**BRIEF**
Transcribe exactly the lines from the one holding "Ветчина Нежная 043: none -> 10" through the closing line of the entries below. Pictures stay out of the copy.

**DATA FOR THIS TASK**
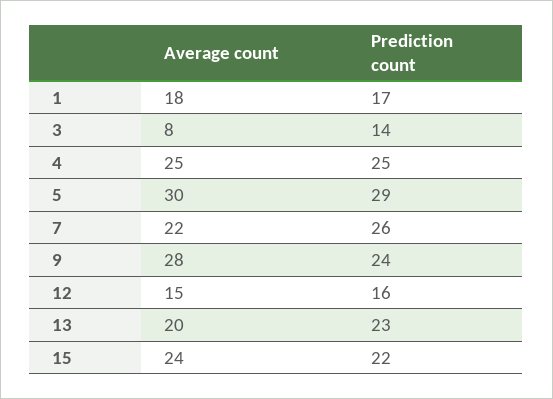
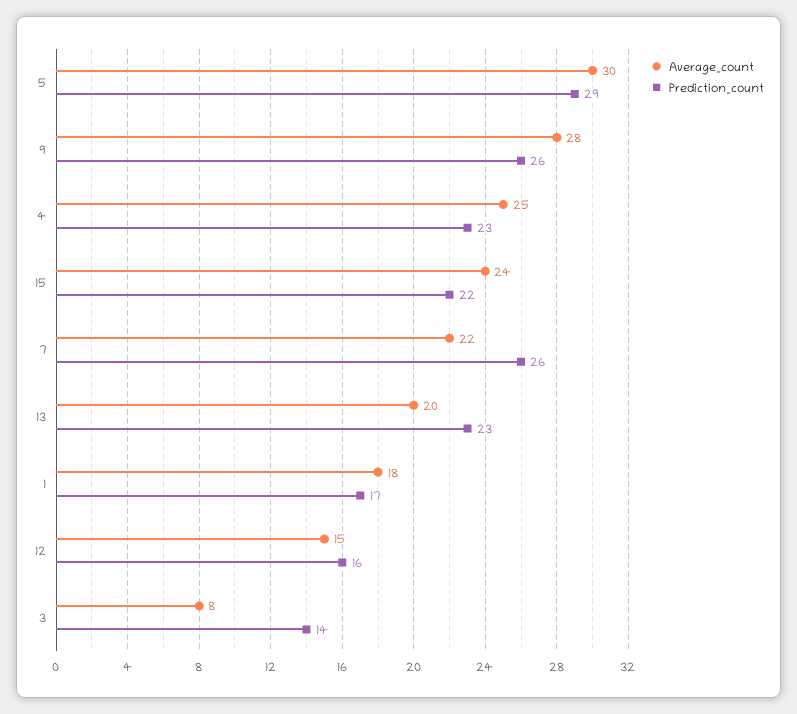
Prediction count, 4: 25 -> 23
Prediction count, 9: 24 -> 26

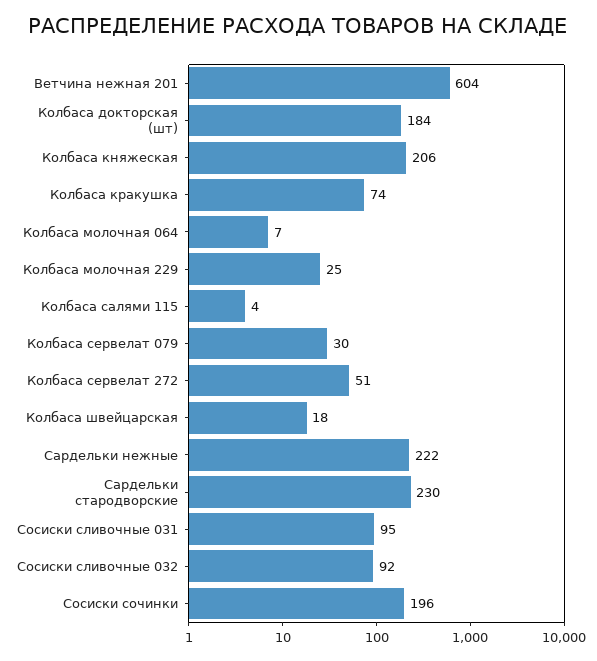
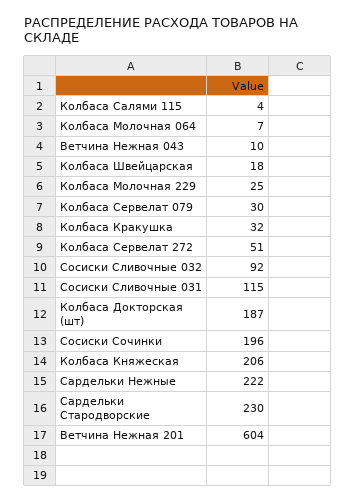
Колбаса докторская (шт): 184 -> 187
Колбаса кракушка: 74 -> 32
Сосиски сливочные 031: 95 -> 115
Ветчина Нежная 043: none -> 10

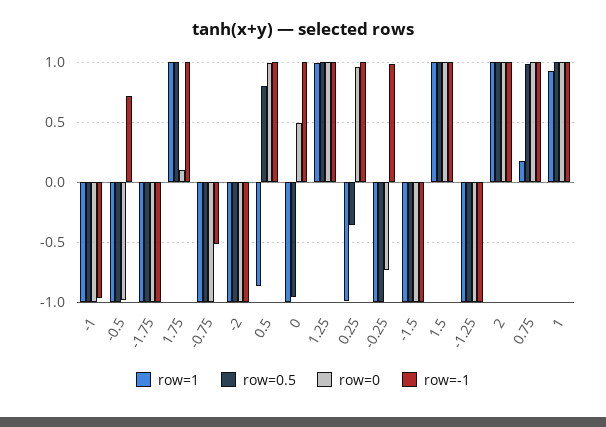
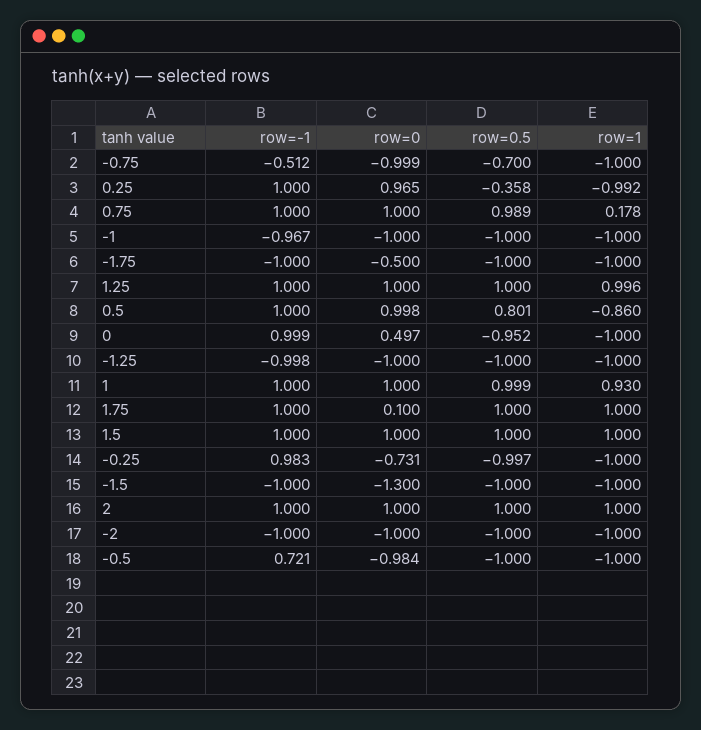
row=0, -1.75: -1 -> -0.5
row=0.5, -0.75: -1 -> -0.7
row=0, -1.5: -1 -> -1.3

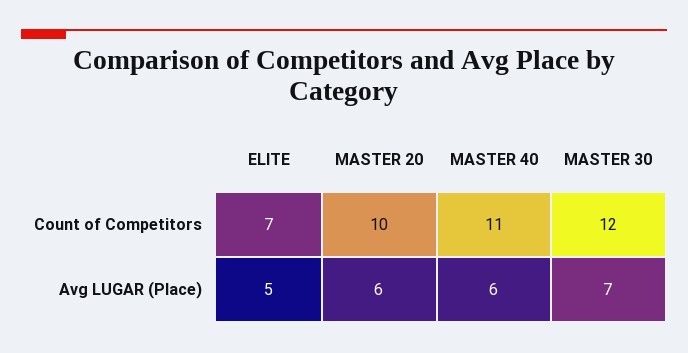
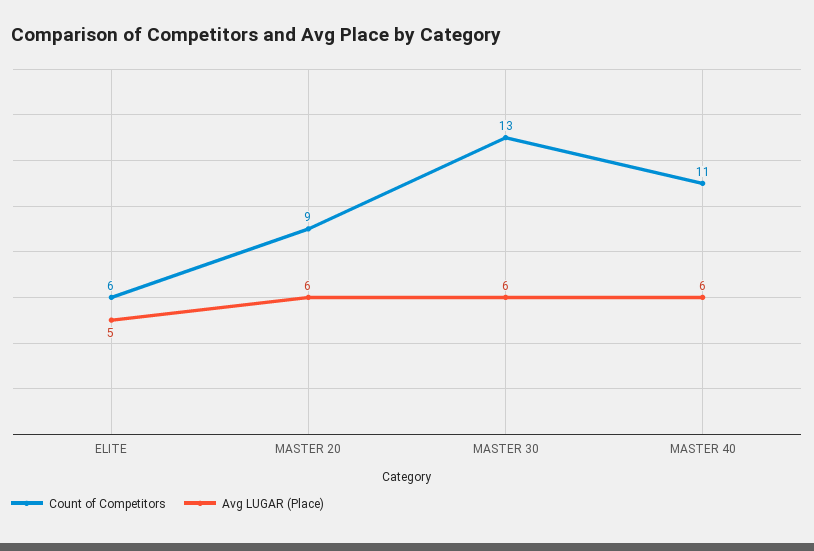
Count of Competitors, ELITE: 7 -> 6
Count of Competitors, MASTER 20: 10 -> 9
Count of Competitors, MASTER 30: 12 -> 13
Avg LUGAR (Place), MASTER 30: 7 -> 6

**RESPONSE TO THE EXERCISE**
Ветчина Нежная 043: none -> 10

row=0, -1.75: -1 -> -0.5
row=0.5, -0.75: -1 -> -0.7
row=0, -1.5: -1 -> -1.3

Count of Competitors, ELITE: 7 -> 6
Count of Competitors, MASTER 20: 10 -> 9
Count of Competitors, MASTER 30: 12 -> 13
Avg LUGAR (Place), MASTER 30: 7 -> 6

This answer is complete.